* [ACTION ITEM]: Word for word, return the lines from the top of the listing to the line containing "Sunday Night", both ends included, and no others.

* [LISTED RECORDS]:
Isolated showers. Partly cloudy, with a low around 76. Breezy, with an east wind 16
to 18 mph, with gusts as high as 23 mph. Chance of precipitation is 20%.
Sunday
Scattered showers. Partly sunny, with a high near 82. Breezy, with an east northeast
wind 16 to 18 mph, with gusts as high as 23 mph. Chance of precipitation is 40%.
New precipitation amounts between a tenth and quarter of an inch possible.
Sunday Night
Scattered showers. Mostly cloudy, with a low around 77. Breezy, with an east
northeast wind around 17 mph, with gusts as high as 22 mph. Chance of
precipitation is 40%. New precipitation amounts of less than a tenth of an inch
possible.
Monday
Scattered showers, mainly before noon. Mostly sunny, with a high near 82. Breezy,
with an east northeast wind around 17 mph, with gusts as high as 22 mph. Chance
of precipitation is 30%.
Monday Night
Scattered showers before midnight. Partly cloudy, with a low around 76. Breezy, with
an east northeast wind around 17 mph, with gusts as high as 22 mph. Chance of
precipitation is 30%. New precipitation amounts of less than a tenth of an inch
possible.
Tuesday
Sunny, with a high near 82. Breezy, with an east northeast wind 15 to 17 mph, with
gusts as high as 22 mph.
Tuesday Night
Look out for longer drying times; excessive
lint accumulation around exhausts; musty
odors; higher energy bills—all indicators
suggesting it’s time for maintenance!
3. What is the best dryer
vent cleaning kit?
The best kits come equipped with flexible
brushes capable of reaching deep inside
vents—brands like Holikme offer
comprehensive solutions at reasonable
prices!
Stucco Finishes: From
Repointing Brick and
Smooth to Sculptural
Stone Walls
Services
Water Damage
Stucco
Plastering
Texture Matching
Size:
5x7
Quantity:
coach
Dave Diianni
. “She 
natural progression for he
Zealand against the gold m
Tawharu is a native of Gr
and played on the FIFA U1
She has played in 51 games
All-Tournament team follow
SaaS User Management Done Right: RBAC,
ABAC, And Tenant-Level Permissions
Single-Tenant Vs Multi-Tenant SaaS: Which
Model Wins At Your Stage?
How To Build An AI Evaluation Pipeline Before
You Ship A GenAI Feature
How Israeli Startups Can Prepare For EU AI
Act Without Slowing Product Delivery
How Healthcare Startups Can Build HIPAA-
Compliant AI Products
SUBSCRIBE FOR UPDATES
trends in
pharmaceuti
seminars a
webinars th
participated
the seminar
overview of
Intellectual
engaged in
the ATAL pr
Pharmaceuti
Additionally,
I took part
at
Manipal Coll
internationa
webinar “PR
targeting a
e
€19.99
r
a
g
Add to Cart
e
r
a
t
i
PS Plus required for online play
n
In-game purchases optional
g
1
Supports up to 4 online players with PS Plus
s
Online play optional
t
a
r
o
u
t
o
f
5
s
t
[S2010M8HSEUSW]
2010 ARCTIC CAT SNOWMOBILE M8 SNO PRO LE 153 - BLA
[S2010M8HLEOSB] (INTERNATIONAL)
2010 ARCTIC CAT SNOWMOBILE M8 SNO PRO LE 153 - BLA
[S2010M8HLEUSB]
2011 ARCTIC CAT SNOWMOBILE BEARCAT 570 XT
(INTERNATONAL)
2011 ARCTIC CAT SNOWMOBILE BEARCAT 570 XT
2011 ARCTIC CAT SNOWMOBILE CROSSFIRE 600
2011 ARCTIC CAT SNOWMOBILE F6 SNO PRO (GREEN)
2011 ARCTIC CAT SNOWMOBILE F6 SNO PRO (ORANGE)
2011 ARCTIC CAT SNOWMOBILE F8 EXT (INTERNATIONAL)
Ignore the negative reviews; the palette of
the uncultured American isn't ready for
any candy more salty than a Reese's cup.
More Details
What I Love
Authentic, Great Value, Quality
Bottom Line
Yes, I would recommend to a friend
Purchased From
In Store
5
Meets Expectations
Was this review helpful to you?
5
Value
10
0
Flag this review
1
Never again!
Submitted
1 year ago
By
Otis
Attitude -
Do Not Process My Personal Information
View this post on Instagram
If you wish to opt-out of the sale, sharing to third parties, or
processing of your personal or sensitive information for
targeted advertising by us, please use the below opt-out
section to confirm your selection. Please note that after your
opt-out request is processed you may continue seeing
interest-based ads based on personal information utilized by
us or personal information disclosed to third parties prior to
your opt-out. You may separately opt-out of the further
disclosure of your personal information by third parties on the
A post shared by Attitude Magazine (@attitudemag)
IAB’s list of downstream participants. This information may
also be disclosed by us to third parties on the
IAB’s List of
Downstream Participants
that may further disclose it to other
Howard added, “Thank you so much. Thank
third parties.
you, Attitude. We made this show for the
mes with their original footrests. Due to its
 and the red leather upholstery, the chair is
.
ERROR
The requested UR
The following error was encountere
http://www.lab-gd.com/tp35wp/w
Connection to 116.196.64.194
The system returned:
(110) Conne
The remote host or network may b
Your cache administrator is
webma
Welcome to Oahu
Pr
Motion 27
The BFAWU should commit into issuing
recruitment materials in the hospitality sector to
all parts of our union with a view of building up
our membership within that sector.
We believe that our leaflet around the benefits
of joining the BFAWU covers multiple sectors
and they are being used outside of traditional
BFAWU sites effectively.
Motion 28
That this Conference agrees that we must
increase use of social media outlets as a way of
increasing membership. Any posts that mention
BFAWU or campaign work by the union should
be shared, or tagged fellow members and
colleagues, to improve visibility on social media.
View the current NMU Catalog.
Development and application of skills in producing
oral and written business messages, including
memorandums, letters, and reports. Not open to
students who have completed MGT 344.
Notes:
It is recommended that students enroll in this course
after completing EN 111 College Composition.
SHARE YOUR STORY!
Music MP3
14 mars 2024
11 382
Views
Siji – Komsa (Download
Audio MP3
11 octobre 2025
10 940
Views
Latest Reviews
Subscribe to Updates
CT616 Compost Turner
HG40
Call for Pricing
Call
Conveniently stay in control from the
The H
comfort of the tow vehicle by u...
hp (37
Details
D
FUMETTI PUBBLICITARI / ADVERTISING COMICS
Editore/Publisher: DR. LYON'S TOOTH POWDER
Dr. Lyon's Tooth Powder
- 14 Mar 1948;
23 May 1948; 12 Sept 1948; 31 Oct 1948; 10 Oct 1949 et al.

* [EXERCISE ANSWER]:
Isolated showers. Partly cloudy, with a low around 76. Breezy, with an east wind 16
to 18 mph, with gusts as high as 23 mph. Chance of precipitation is 20%.
Sunday
Scattered showers. Partly sunny, with a high near 82. Breezy, with an east northeast
wind 16 to 18 mph, with gusts as high as 23 mph. Chance of precipitation is 40%.
New precipitation amounts between a tenth and quarter of an inch possible.
Sunday Night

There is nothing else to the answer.